**Given data**
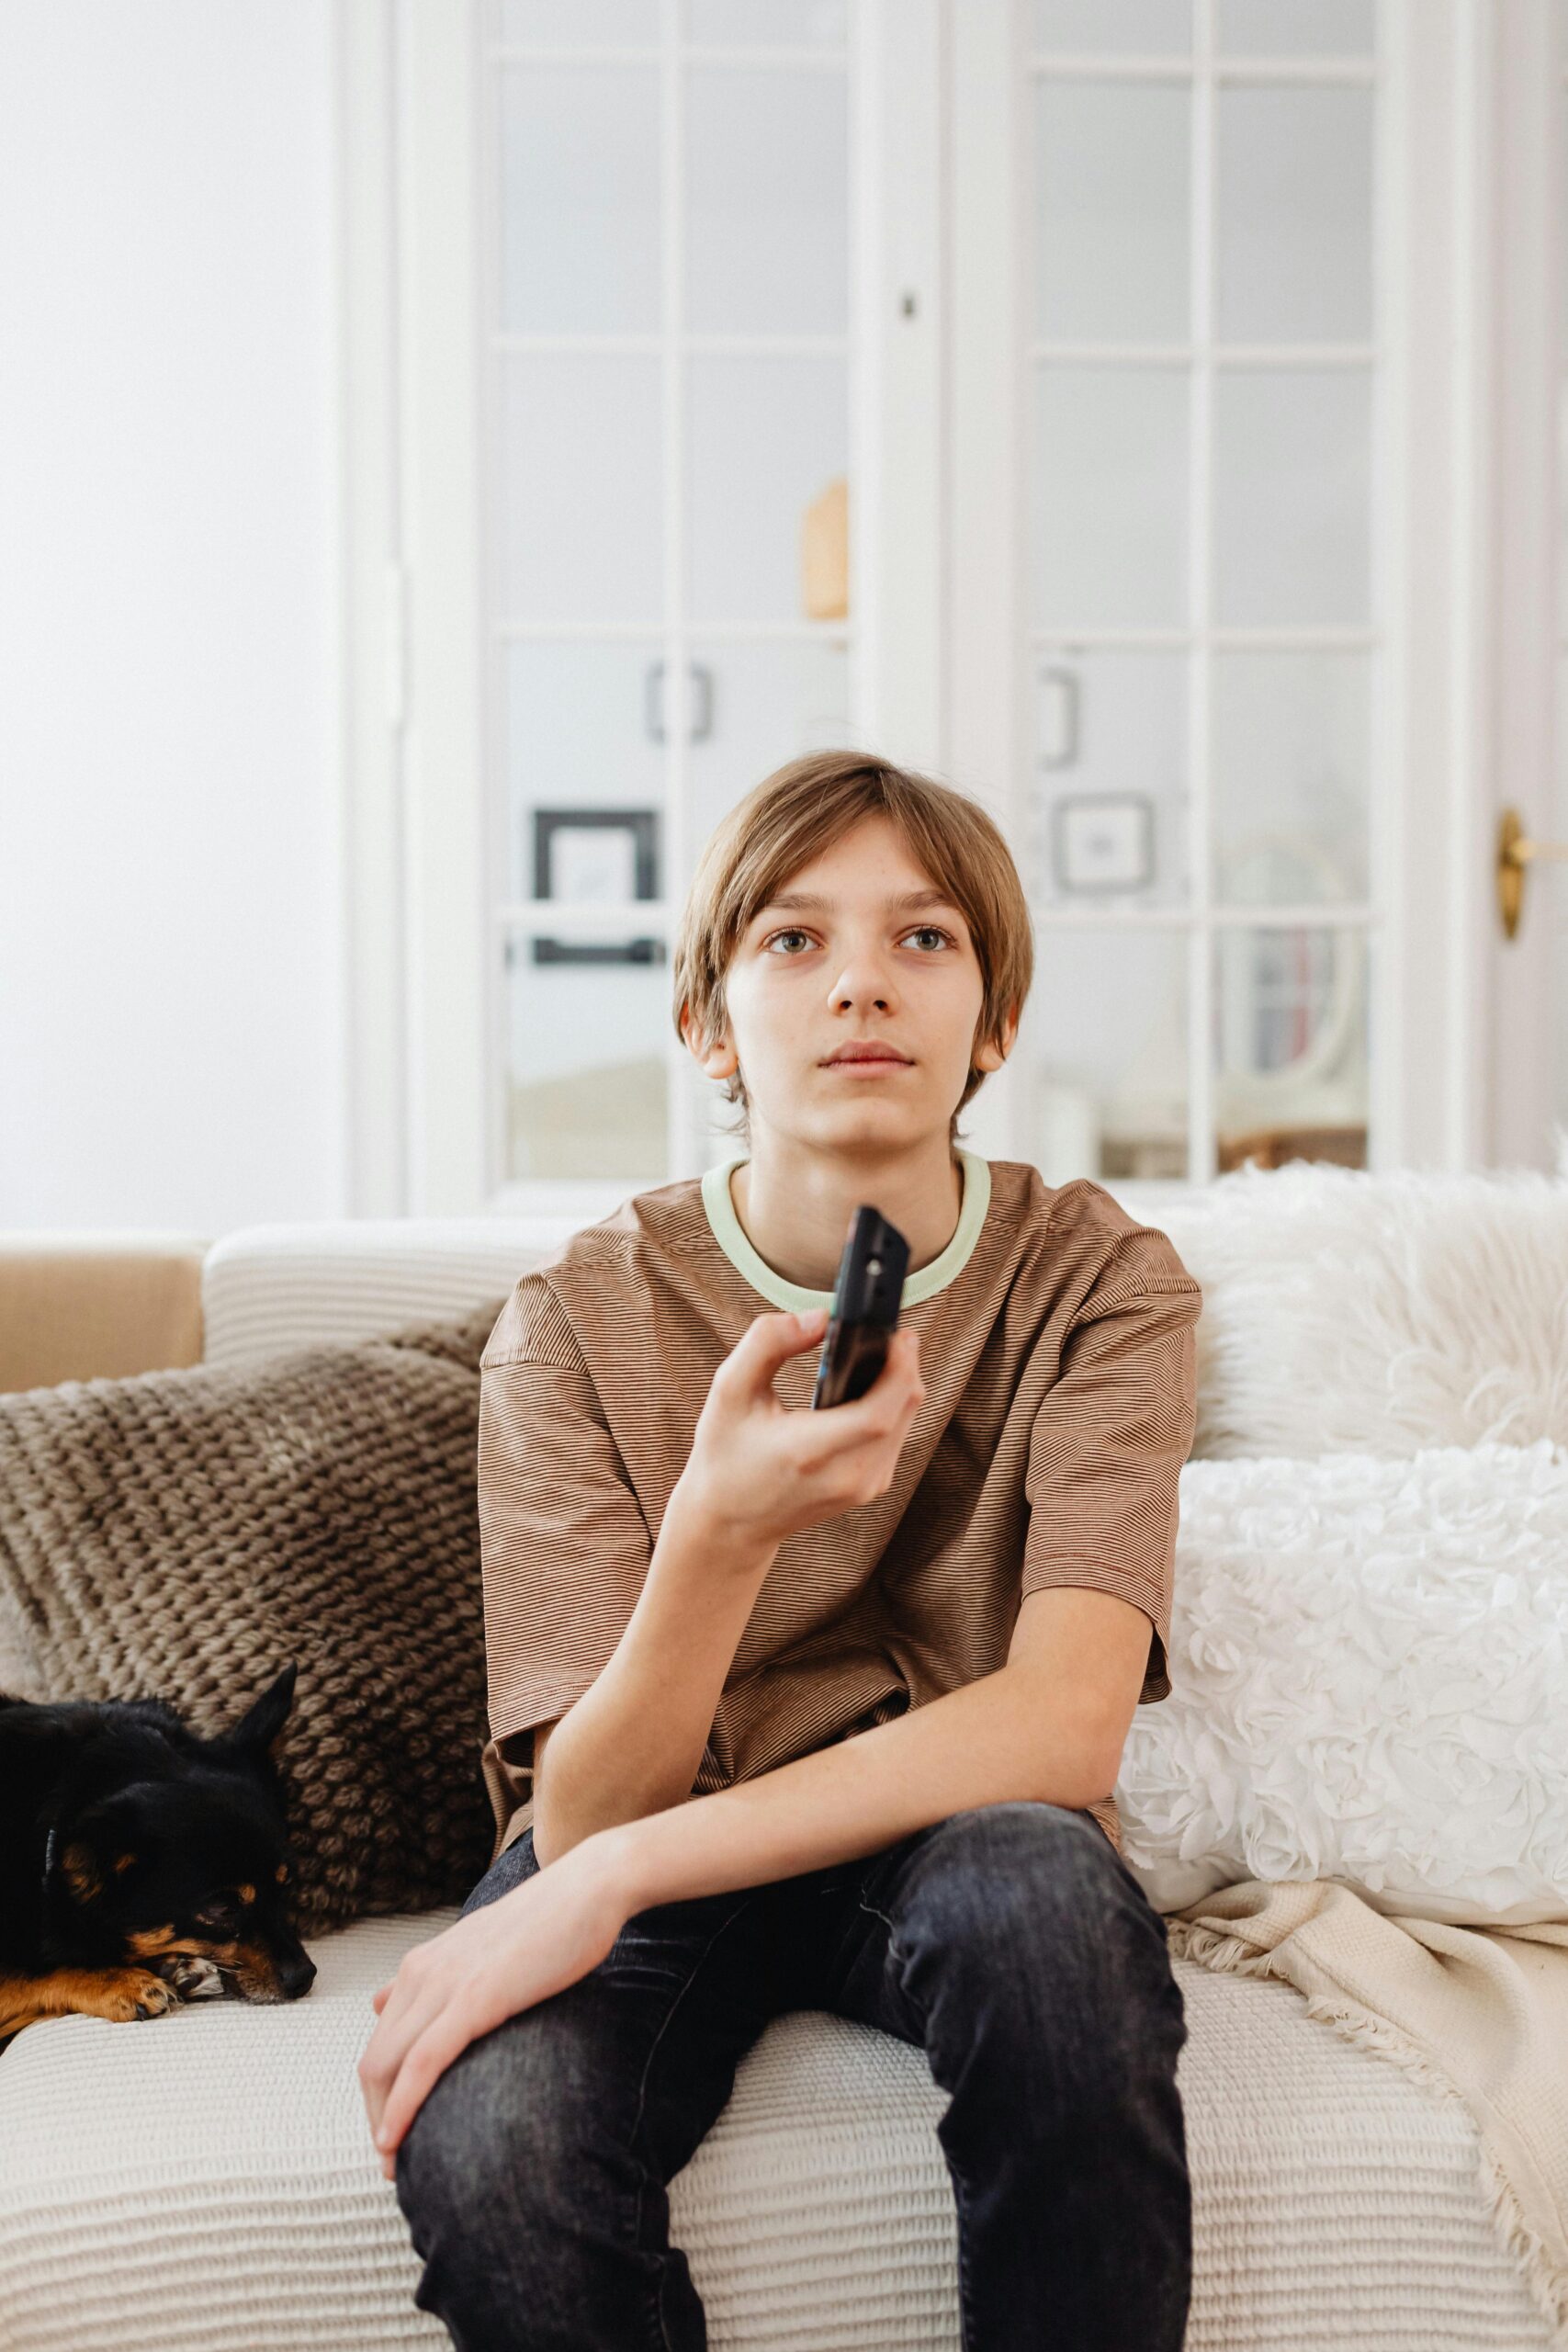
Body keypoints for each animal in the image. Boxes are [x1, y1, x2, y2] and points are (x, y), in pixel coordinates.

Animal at [0, 1656, 320, 2041]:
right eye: (222, 1909)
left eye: (286, 1885)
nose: (304, 1978)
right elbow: (23, 1974)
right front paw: (120, 1982)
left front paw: (178, 1968)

**Exercise goal**
Lines of the material that contain the word "right" are to be gathered.

**Problem solution**
right eye: (222, 1909)
right elbow: (23, 1974)
right front paw: (120, 1982)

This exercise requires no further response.